THE PROBLEM:
Using the records below, write out again exactly the lines that begin at the line containing "34/36) + tan<sup>−1</sup>(2 3)" and end at the line containing "HS-10/30 1001CJA102120063", and no other lines.

- - -

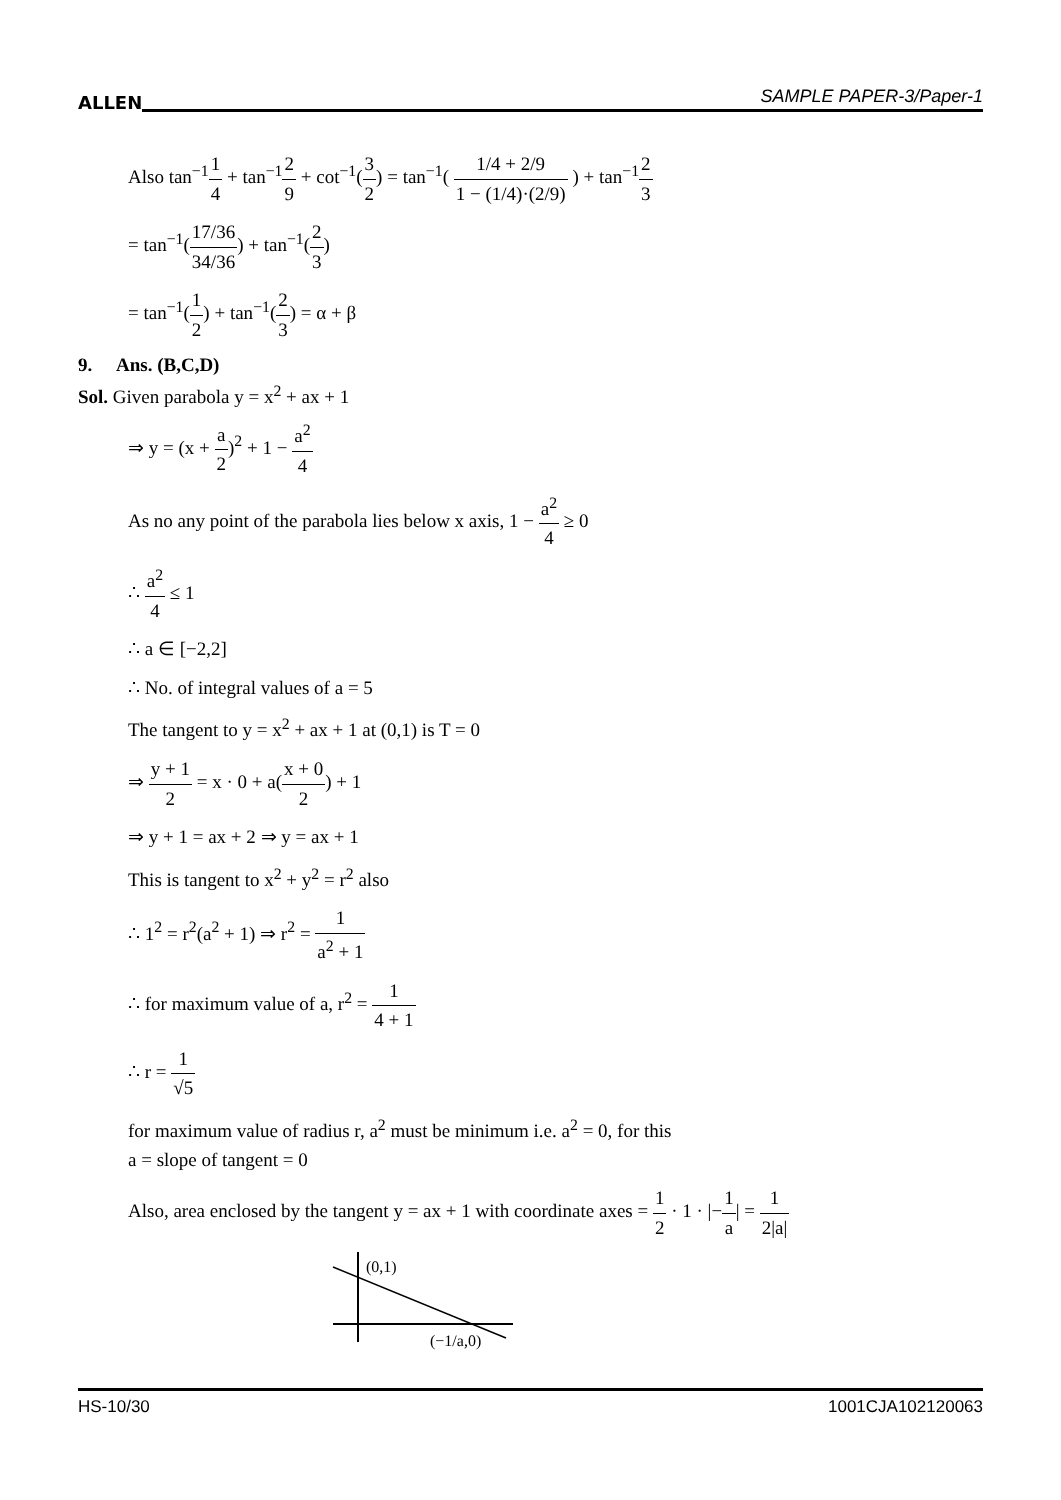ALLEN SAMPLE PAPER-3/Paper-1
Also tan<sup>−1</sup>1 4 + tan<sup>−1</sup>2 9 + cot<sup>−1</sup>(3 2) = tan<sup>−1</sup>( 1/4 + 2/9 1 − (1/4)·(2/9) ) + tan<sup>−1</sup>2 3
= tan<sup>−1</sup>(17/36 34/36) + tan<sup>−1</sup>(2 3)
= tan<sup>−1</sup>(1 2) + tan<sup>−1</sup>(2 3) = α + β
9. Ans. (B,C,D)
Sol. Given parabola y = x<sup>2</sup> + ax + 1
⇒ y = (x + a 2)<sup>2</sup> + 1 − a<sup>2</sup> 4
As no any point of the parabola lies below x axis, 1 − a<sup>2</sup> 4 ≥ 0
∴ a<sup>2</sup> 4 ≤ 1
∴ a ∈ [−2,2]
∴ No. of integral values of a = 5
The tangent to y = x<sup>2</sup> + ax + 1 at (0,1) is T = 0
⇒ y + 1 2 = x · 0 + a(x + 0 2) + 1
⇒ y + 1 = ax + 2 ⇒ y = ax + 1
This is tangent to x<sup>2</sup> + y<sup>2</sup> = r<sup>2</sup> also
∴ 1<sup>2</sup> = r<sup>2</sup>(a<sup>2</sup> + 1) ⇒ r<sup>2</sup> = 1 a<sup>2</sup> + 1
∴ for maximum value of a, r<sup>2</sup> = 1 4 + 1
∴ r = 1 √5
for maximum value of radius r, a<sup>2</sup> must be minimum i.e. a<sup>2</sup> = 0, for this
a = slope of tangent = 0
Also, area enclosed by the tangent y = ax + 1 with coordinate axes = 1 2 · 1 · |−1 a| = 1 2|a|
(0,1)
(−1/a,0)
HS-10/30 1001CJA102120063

- - -

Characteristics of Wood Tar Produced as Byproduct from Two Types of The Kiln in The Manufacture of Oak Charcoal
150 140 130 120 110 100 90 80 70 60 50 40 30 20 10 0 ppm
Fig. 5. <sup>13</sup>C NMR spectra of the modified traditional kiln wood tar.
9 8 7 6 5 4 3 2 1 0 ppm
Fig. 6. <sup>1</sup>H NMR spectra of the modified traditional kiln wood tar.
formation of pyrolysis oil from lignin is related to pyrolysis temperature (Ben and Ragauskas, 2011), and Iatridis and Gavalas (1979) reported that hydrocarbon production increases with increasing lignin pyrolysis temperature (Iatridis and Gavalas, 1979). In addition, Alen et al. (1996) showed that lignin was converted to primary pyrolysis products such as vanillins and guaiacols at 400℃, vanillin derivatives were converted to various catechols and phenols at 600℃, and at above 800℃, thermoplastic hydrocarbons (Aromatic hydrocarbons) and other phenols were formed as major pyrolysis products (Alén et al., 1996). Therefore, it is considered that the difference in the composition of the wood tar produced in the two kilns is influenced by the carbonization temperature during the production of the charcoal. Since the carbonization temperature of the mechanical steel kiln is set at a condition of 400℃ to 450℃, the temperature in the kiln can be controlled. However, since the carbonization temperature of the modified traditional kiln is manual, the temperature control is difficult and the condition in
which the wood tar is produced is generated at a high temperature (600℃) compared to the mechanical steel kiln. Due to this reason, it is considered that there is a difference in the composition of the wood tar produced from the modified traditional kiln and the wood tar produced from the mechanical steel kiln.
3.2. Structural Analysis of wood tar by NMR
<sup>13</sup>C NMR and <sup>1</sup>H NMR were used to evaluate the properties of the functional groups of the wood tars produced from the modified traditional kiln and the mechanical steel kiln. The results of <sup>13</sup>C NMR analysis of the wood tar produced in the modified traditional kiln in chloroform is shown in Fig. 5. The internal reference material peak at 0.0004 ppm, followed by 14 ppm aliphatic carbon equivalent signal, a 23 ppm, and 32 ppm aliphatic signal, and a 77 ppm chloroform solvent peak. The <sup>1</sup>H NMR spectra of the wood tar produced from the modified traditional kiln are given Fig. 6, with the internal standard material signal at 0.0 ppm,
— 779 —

- - -

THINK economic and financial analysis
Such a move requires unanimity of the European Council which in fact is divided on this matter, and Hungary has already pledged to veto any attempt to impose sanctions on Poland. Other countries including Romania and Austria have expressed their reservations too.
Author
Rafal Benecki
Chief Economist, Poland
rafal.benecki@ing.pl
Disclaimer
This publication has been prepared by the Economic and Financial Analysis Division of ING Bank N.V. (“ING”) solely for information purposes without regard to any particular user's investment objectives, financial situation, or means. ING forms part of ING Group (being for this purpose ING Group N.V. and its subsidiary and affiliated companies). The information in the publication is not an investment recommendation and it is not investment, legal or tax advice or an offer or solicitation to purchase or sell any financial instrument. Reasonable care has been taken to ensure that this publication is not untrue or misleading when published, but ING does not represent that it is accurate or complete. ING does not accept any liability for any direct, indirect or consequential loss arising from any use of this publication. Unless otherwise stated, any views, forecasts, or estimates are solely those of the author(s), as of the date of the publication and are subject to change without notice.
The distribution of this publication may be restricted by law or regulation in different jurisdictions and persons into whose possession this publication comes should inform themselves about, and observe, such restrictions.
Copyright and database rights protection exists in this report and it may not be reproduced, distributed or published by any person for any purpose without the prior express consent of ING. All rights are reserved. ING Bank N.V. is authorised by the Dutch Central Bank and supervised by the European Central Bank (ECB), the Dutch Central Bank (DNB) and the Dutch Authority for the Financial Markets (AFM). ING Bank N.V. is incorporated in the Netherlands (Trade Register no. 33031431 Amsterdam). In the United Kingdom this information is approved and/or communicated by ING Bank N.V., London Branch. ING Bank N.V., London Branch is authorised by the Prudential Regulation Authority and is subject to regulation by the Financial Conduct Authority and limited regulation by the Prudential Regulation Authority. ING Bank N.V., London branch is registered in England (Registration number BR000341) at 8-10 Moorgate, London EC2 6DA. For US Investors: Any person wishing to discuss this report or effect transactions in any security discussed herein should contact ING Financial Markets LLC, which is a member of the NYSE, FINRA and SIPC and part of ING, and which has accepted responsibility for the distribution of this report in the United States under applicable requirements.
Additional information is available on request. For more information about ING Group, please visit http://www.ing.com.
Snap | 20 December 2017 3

- - -

TASK OUTPUT:
= tan<sup>−1</sup>(17/36 34/36) + tan<sup>−1</sup>(2 3)
= tan<sup>−1</sup>(1 2) + tan<sup>−1</sup>(2 3) = α + β
9. Ans. (B,C,D)
Sol. Given parabola y = x<sup>2</sup> + ax + 1
⇒ y = (x + a 2)<sup>2</sup> + 1 − a<sup>2</sup> 4
As no any point of the parabola lies below x axis, 1 − a<sup>2</sup> 4 ≥ 0
∴ a<sup>2</sup> 4 ≤ 1
∴ a ∈ [−2,2]
∴ No. of integral values of a = 5
The tangent to y = x<sup>2</sup> + ax + 1 at (0,1) is T = 0
⇒ y + 1 2 = x · 0 + a(x + 0 2) + 1
⇒ y + 1 = ax + 2 ⇒ y = ax + 1
This is tangent to x<sup>2</sup> + y<sup>2</sup> = r<sup>2</sup> also
∴ 1<sup>2</sup> = r<sup>2</sup>(a<sup>2</sup> + 1) ⇒ r<sup>2</sup> = 1 a<sup>2</sup> + 1
∴ for maximum value of a, r<sup>2</sup> = 1 4 + 1
∴ r = 1 √5
for maximum value of radius r, a<sup>2</sup> must be minimum i.e. a<sup>2</sup> = 0, for this
a = slope of tangent = 0
Also, area enclosed by the tangent y = ax + 1 with coordinate axes = 1 2 · 1 · |−1 a| = 1 2|a|
(0,1)
(−1/a,0)
HS-10/30 1001CJA102120063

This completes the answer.